By the late 1800s voyages between London and New York were being made on ships geared to carry passengers, rather than mail and cargo. The most famous of these cruise ships came a little later: the Titanic, at the time the largest passenger liner ever built, sank in 1912.

But while the liners were in their heyday, progress on the aviation front posed fresh possibilities for travellers. The first nonstop flight across the Atlantic Ocean, from Newfoundland, Canada, to Ireland, was made by two British aviators, John W Alcock and Arthur W. Brown on June 14 and 15, 1919. This success was followed by the first solo flight, made by Charles Lindbergh in the Spirit of St Louis in May 1927, and it was this historic moment that “excited the imagination of many who dared to dream of regular flights across the vast expanse of ocean”, says Asif Siddiqi, for the US Centennial of Flight Commission website.

Initial forays into transatlantic crossing by aeroplane focused on the southern Atlantic because the northern route’s unpredictable weather, distances and lack of stopping points made it untenable. Hundreds of transatlantic crossing were made during this time in zeppelins, including the Graf Zeppelin and the Hindenburg.

Mr Siddiqi says airlines such as the British Imperial Airways and Pan American Airways decided to use flying boats because concrete runways were rare, and also because landplanes at the time were incapable of flying such distances without refuelling. Most aircraft made refuelling stops at airports such as Gander in Newfoundland.

A turning point came on December 9 1937, when Pan Am invited bids from eight US airplane manufacturers to build a 100-seat long-range airliner. Boeing won with its legendary B-314 flying boat, the largest commercial plane to fly until the jumbo jets 30 years later.

With increased confidence in the B-314, Pan Am began transatlantic passenger service in 1939. Passengers paid $375 for a one-way trip.
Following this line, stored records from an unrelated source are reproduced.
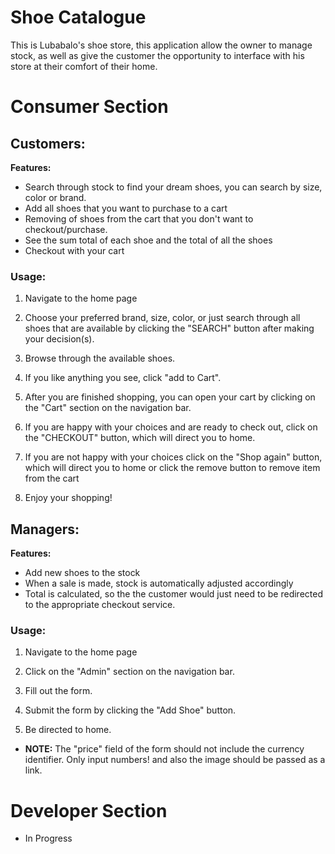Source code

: # Shoe Catalogue

This is Lubabalo's shoe store, this application allow the owner to manage stock, as well as give the customer the opportunity to interface with his store at their comfort of their home.

# Consumer Section

## Customers:

__Features:__

* Search through stock to find your dream shoes, you can search by size, color or brand.
* Add all shoes that you want to purchase to a cart
* Removing of shoes from the cart that you don't want to checkout/purchase.
* See the sum total of each shoe and the total of all the shoes
* Checkout with your cart

### Usage:

1. Navigate to the home page

2. Choose your preferred brand, size, color, or just search through all shoes that are available by clicking the
"SEARCH" button after making your decision(s).

3. Browse through the available shoes.

4. If you like anything you see, click "add to Cart".

5. After you are finished shopping, you can open your cart by clicking on the "Cart" section on the navigation bar.

6. If you are happy with your choices and are ready to check out, click on the "CHECKOUT" button, which will direct
you to home.

7. If you are not happy with your choices click on the "Shop again" button, which will direct you to home or click the remove button to remove item from the cart

8. Enjoy your shopping!

## Managers:

__Features:__

* Add new shoes to the stock
* When a sale is made, stock is automatically adjusted accordingly
* Total is calculated, so the the customer would just need to be redirected to the appropriate checkout service.

### Usage:

1. Navigate to the home page

2. Click on the "Admin" section on the navigation bar.

3. Fill out the form.

4. Submit the form by clicking the "Add Shoe" button.

5. Be directed to home.

* __NOTE:__ The "price" field of the form should not include the currency identifier. Only input numbers! and also the image should be passed as a link.

# Developer Section

* In Progress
American Export became the world’s first airline to offer regularly scheduled landplane commercial flights across the North Atlantic, using the DC-4. Pan Am followed suit, and then graduated to the new Lockheed Constellation and Super Constellation aircraft, with pressurised cabins that allowed them to fly as high as 20,000 feet, and which would have made the journey less turbulent for passengers.

In August 1947, Pan American began regular non-stop flights between New York and London using these aircraft. Ravaged by the war, the European airlines were in a weak position and the routes were dominated by the American airlines, but by the later 1940s, Scandinavian Airlines System, the Royal Dutch Airlines, Air France, Belgium’s SABENA, and Swissair were all carrying passengers across the Atlantic as part of a new postwar air travel boom.

By 1950 the transatlantic route had become the world’s number one in terms of traffic, and even today the traffic on this route is increasing almost daily. Patrick Horwood, of National Air Traffic Services, says that for October 2007, there were 9,217 arrivals and departures from the US into UK airspace. This compares to 8,826 for the same month in October 2006, an increase of 4.4 per cent.

The first jet plane services began in the late 1950s, and supersonic service, in the form of Concorde, was offered from 1976 to 2003.

The latest addition to enter commercial service is the huge Airbus A380, which can carry more passengers than ever before.

On long-haul routes like those across the Atlantic, because gaps in air traffic control and radar coverage over large stretches of ocean and the lack of regular stopping points, safety is paramount. Chris Mason of the Civil Aviation Authority says: “Safety levels are as high as they have ever been, and the industry as a whole is committed and always looking at ways to increase air travel safety.”

“Aeroplane engines are more reliable than ever before, and warning systems in the air and on the ground are very sophisticated – a lot has been done over the years to develop a safety culture in the industry.”

Since the first primitive sail-boats, modern adventurers have made the crossing in hot-air balloons, solar-powered aircraft and even by canoe. But the ideal way to get there and back is by aeroplane, the faster the better, and perhaps this will take the form one day of another supersonic miracle.